◆ Estratto del documento:
HM_MicAgent/QSpeechDetect.cpp

#include <stdio.h>
#include <math.h>
#include "QSpeechDetect.h"

#define SLICE_INTERVAL 4 // 1/4 di secondo

// pBuffer				-> Puntatore al buffer che contiene i dati
// uSamplesPerSecond	-> Samples acquisiti ogni secondo
// uBitsPerSecond		-> Bits di precisione per ogni sample
// uRecordChannels		-> Canali di registrazione
// uBufLen				-> Lunghezza (in byte) del buffer puntato da pBuffer
QSpeechDetect::QSpeechDetect(PBYTE pBuffer, UINT uSamplesPerSecond, UINT uBitsPerSecond, UINT uRecordChannels, UINT uBufLen, FLOAT fThresh):
uBits(16), uChannels(2), uSamples(44100), fZeroThreshold(0.26f)
{
	register UINT i, j;

	if(pBuffer == NULL || uSamplesPerSecond == 0 || uBitsPerSecond == 0 || uRecordChannels == 0 || uBufLen == 0)
		return;

	if(uBufLen < uRecordChannels * (uBitsPerSecond / 8))
		return;

	fZeroThreshold = fThresh;
	uSamples = uSamplesPerSecond;
	uBits = 16; // Lo settiamo a 16 in ogni caso perche' allochiamo pData come SHORT
	uChannels = uRecordChannels;
	uLength = uBufLen;
	uTotalSamples = uLength / (uBits / 8);
	uTotalSamplesPerChannel = uTotalSamples / uChannels;

	pData = NULL;
	pTable = NULL;
	pData = new(std::nothrow) SHORT[uTotalSamplesPerChannel];

	if(pData == NULL)

◆ Dati mostrati:
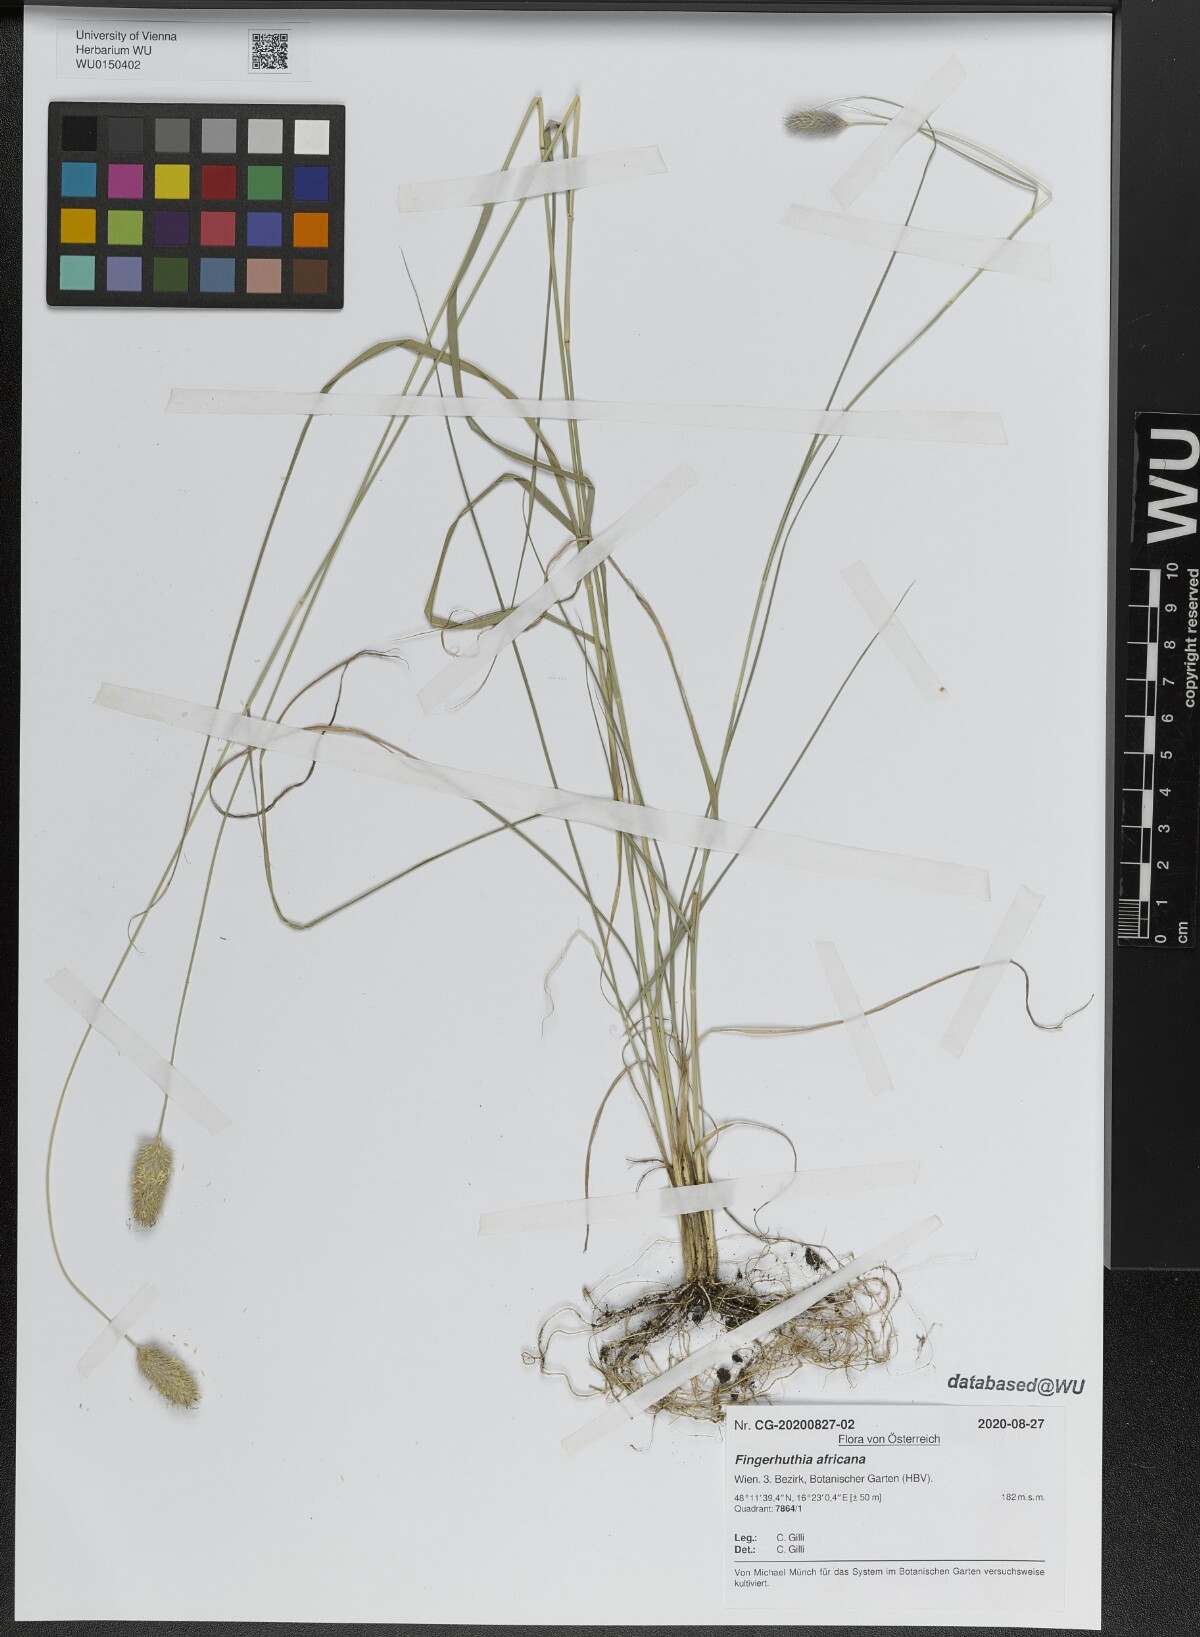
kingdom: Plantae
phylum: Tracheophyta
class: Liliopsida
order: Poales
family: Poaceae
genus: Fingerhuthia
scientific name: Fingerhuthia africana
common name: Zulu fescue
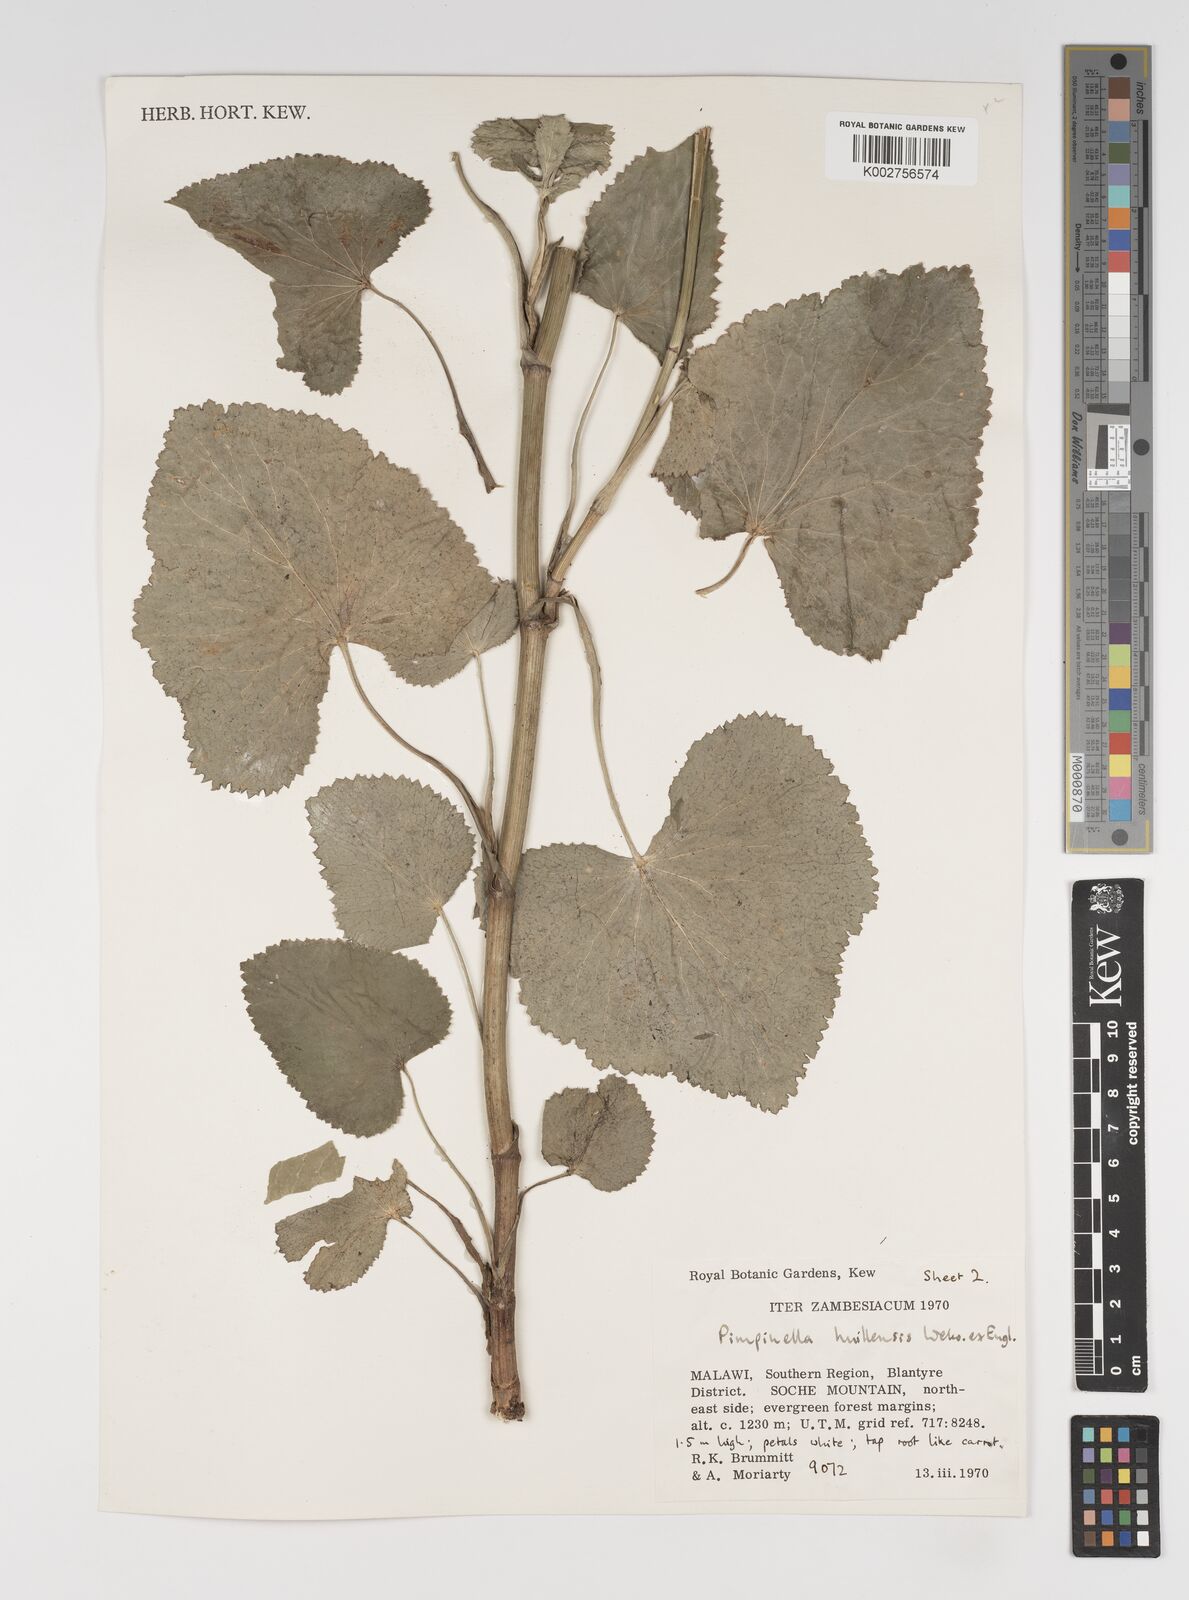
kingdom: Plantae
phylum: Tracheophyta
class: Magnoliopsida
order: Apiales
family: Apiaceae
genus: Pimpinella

◆ Compiti da svolgere:
**1.** Riscrivi come elenco sintetico il blocco di commenti del codice sorgente di QSpeechDetect che comincia con «// pBuffer». Conserva la descrizione di ciascun parametro.
**2.** Prosegui il codice sorgente di QSpeechDetect dopo l'ultima riga riportata.

◆ Risposte ai compiti:
**1.**
- pBuffer: puntatore al buffer con i dati
- uSamplesPerSecond: campioni acquisiti al secondo
- uBitsPerSecond: bit di precisione per campione
- uRecordChannels: canali di registrazione
- uBufLen: lunghezza in byte del buffer indicato da pBuffer

**2.**
		return;

	pTable = new(std::nothrow) SHORT[0xFFFF + 1];

	if(pTable == NULL)
		return;

	for(i = 0, j = 0; i < uBufLen; i += (uBits / 8) * uChannels, j++)
		pData[j] = *((SHORT *)(&pBuffer[i]));
}

QSpeechDetect::~QSpeechDetect()
{
	if(pData){
		delete[] pData;
		pData = NULL;
	}

	if(pTable){
		delete[] pTable;
		pTable = NULL;
	}

	return;
}

void QSpeechDetect::SetBuffer(PBYTE pBuffer, UINT uBufLen)
{
	register UINT i, j;

	if(pBuffer == NULL || uBufLen < uChannels * (uBits / 8))
		return;

	uLength = uBufLen;
	uTotalSamples = uLength / (uBits / 8);
	uTotalSamplesPerChannel = uTotalSamples / uChannels;

	if(pData){
		delete[] pData;
		pData = NULL;
	}

	pData = new(std::nothrow) SHORT[uTotalSamplesPerChannel];

	if(pData == NULL)
		return;

	for(i = 0, j = 0; i < uBufLen; i += (uBits / 8) * uChannels, j++)
		pData[j] = *((SHORT *)(&pBuffer[i]));
}

BOOL QSpeechDetect::IsVoice()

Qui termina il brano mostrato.